Fig. 6: RG4 does not increase mRNA lifetime but may stabilize ribosome bound to mRNA.

a, b Hypothesis 3: RG4 increases the mRNA lifetime. a Illustration of how RG4 could prevent the mRNA degradation. b RT-PCR is performed with two primers, proximal and distal to the 5′ end. No significant difference is observed among the control, Template (T), and Non-template (NT) transcript levels with either primer, indicating that RG4 does not affect mRNA lifetime. Data are presented as mean ± SEM of independent experiments (n = 6).
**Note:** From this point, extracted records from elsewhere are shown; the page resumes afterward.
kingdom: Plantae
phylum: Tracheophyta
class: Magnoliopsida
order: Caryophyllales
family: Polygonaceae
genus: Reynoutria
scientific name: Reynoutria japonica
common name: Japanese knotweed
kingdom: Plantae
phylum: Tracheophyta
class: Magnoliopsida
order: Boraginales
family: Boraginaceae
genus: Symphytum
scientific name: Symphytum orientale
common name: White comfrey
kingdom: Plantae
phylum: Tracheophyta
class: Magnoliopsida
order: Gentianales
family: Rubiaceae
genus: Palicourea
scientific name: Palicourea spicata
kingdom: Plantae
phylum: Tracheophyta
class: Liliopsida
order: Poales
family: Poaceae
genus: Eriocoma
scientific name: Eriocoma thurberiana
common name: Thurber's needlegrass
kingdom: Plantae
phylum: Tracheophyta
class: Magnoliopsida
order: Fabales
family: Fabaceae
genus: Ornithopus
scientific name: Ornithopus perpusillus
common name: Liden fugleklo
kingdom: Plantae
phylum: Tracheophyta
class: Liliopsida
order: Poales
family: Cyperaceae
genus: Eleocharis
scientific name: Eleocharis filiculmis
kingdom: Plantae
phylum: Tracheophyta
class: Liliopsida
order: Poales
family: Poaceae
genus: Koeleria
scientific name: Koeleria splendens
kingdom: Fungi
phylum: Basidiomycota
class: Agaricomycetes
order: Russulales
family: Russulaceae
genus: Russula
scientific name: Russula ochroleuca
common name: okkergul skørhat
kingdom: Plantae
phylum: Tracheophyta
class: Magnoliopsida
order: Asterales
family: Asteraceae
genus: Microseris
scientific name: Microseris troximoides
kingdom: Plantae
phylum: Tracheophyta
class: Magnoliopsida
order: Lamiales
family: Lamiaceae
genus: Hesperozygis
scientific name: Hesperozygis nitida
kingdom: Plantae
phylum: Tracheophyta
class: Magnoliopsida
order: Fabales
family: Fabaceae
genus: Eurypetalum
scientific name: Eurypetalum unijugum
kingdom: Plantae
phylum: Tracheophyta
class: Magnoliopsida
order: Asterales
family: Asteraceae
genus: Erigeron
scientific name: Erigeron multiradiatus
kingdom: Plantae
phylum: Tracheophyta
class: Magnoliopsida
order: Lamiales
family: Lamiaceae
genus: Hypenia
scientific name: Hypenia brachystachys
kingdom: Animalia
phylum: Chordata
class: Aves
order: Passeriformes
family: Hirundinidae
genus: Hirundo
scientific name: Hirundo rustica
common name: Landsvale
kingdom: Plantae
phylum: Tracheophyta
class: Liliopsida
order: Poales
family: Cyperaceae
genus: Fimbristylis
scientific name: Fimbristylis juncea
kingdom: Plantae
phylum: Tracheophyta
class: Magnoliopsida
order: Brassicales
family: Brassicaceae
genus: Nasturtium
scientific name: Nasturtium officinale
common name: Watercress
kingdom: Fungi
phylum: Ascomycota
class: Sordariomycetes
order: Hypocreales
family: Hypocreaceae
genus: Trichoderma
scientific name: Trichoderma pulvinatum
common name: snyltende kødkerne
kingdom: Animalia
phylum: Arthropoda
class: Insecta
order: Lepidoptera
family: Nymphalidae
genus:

NS: nonsignificant (two-sided paired t test). Exact mean values are provided in Supplementary Table 3.7. Raw data points are provided as a Source Data file. c–g Hypothesis 4: RG4 stabilizes the ribosome-bound state. c A potential mechanism of RG4 stabilizing the ribosome bound to the mRNA by preventing ribosomes from dislodging off the mRNA. d RG4 specific helicase, DHX36, is used to remove RG4 from mRNA during translation. e Translation readout as real-time GFP intensity. The titration of helicase demonstrates a dose-dependence such that the more addition of helicase decreases the translation level further. The curves shown are one representative result from three independent experiments. f Normalized transcription rate of NT construct with DHX36 titration. g Normalized translation efficiencies are calculated from the early linear part of the curve in (e), and normalized to transcription level in (f). It reveals a dose-dependent decrease in translation, indicating that RG4 is essential for translation enhancement. For (b, f and g), data are presented as mean ± SEM of independent experiments (n = 3). **P < 0.005, ***P < 0.0005 and NS nonsignificant (two-sided paired t test). Exact mean values are provided in Supplementary Tables 3.8 and 3.9. Raw data points are provided as a Source Data file.